#### Written task
Write out the entries exactly. None of the pictures should appear in the copy.

#### Stored data entries
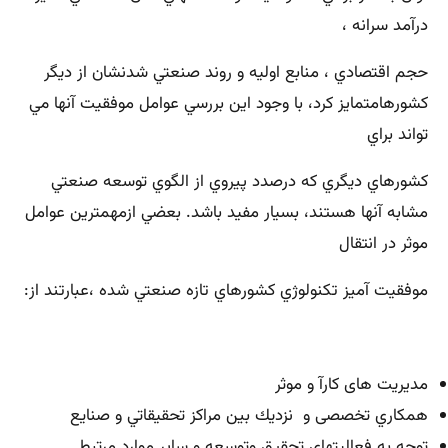
درآمد سرانه ،
حجم اقتصادي ، منابع اوليه و روند صنعتي شدنشان از ديگر
كشورهامتمايز كرد، با وجود اين بررسي عوامل موفقيت آنها مي
تواند براي
كشورهاي ديگري كه درصدد پيروي از الگوي توسعه صنعتي
مشابه آنها هستند، بسيار مفيد باشد. بعضي ازمهمترين عوامل
موثر در انتقال
موفقيت آميز تكنولوژي كشورهاي تازه صنعتي شده ،عبارتند از:
مديريت های كارآ و موثر
همكاري تخصصی و نزديك بين مراكز تحقيقاتي و صنايع
توجه به فعاليتهاي تحقيق وتوسعه و سایر موارد مرتبط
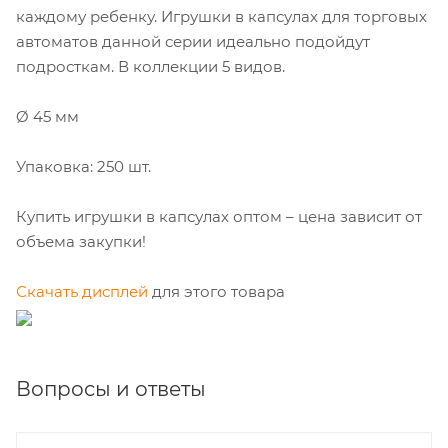
каждому ребенку. Игрушки в капсулах для торговых
автоматов данной серии идеально подойдут
подросткам. В коллекции 5 видов.
Ø 45 мм
Упаковка: 250 шт.
Купить игрушки в капсулах оптом – цена зависит от
объема закупки!
Скачать дисплей
для этого товара
Вопросы и ответы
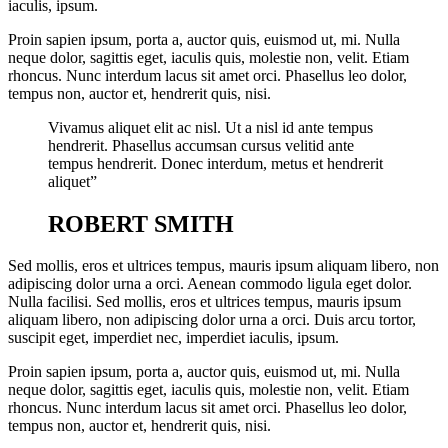
iaculis, ipsum.
Proin sapien ipsum, porta a, auctor quis, euismod ut, mi. Nulla
neque dolor, sagittis eget, iaculis quis, molestie non, velit. Etiam
rhoncus. Nunc interdum lacus sit amet orci. Phasellus leo dolor,
tempus non, auctor et, hendrerit quis, nisi.
Vivamus aliquet elit ac nisl. Ut a nisl id ante tempus
hendrerit. Phasellus accumsan cursus velitid ante
tempus hendrerit. Donec interdum, metus et hendrerit
aliquet”
ROBERT SMITH
Sed mollis, eros et ultrices tempus, mauris ipsum aliquam libero, non
adipiscing dolor urna a orci. Aenean commodo ligula eget dolor.
Nulla facilisi. Sed mollis, eros et ultrices tempus, mauris ipsum
aliquam libero, non adipiscing dolor urna a orci. Duis arcu tortor,
suscipit eget, imperdiet nec, imperdiet iaculis, ipsum.
Proin sapien ipsum, porta a, auctor quis, euismod ut, mi. Nulla
neque dolor, sagittis eget, iaculis quis, molestie non, velit. Etiam
rhoncus. Nunc interdum lacus sit amet orci. Phasellus leo dolor,
tempus non, auctor et, hendrerit quis, nisi.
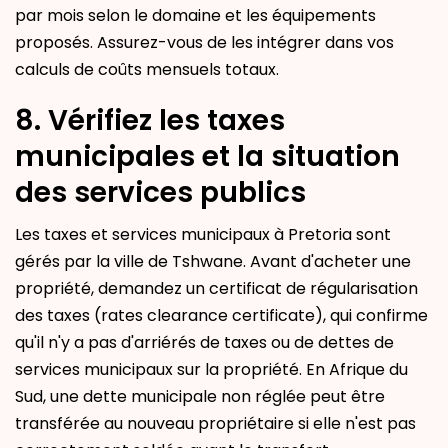
par mois selon le domaine et les équipements
proposés. Assurez-vous de les intégrer dans vos
calculs de coûts mensuels totaux.
8. Vérifiez les taxes
municipales et la situation
des services publics
Les taxes et services municipaux à Pretoria sont
gérés par la ville de Tshwane. Avant d'acheter une
propriété, demandez un certificat de régularisation
des taxes (rates clearance certificate), qui confirme
qu'il n'y a pas d'arriérés de taxes ou de dettes de
services municipaux sur la propriété. En Afrique du
Sud, une dette municipale non réglée peut être
transférée au nouveau propriétaire si elle n'est pas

#### Task solution
درآمد سرانه ،
حجم اقتصادي ، منابع اوليه و روند صنعتي شدنشان از ديگر
كشورهامتمايز كرد، با وجود اين بررسي عوامل موفقيت آنها مي
تواند براي
كشورهاي ديگري كه درصدد پيروي از الگوي توسعه صنعتي
مشابه آنها هستند، بسيار مفيد باشد. بعضي ازمهمترين عوامل
موثر در انتقال
موفقيت آميز تكنولوژي كشورهاي تازه صنعتي شده ،عبارتند از:
مديريت های كارآ و موثر
همكاري تخصصی و نزديك بين مراكز تحقيقاتي و صنايع
توجه به فعاليتهاي تحقيق وتوسعه و سایر موارد مرتبط
каждому ребенку. Игрушки в капсулах для торговых
автоматов данной серии идеально подойдут
подросткам. В коллекции 5 видов.
Ø 45 мм
Упаковка: 250 шт.
Купить игрушки в капсулах оптом – цена зависит от
объема закупки!
Скачать дисплей
для этого товара
Вопросы и ответы
iaculis, ipsum.
Proin sapien ipsum, porta a, auctor quis, euismod ut, mi. Nulla
neque dolor, sagittis eget, iaculis quis, molestie non, velit. Etiam
rhoncus. Nunc interdum lacus sit amet orci. Phasellus leo dolor,
tempus non, auctor et, hendrerit quis, nisi.
Vivamus aliquet elit ac nisl. Ut a nisl id ante tempus
hendrerit. Phasellus accumsan cursus velitid ante
tempus hendrerit. Donec interdum, metus et hendrerit
aliquet”
ROBERT SMITH
Sed mollis, eros et ultrices tempus, mauris ipsum aliquam libero, non
adipiscing dolor urna a orci. Aenean commodo ligula eget dolor.
Nulla facilisi. Sed mollis, eros et ultrices tempus, mauris ipsum
aliquam libero, non adipiscing dolor urna a orci. Duis arcu tortor,
suscipit eget, imperdiet nec, imperdiet iaculis, ipsum.
Proin sapien ipsum, porta a, auctor quis, euismod ut, mi. Nulla
neque dolor, sagittis eget, iaculis quis, molestie non, velit. Etiam
rhoncus. Nunc interdum lacus sit amet orci. Phasellus leo dolor,
tempus non, auctor et, hendrerit quis, nisi.
par mois selon le domaine et les équipements
proposés. Assurez-vous de les intégrer dans vos
calculs de coûts mensuels totaux.
8. Vérifiez les taxes
municipales et la situation
des services publics
Les taxes et services municipaux à Pretoria sont
gérés par la ville de Tshwane. Avant d'acheter une
propriété, demandez un certificat de régularisation
des taxes (rates clearance certificate), qui confirme
qu'il n'y a pas d'arriérés de taxes ou de dettes de
services municipaux sur la propriété. En Afrique du
Sud, une dette municipale non réglée peut être
transférée au nouveau propriétaire si elle n'est pas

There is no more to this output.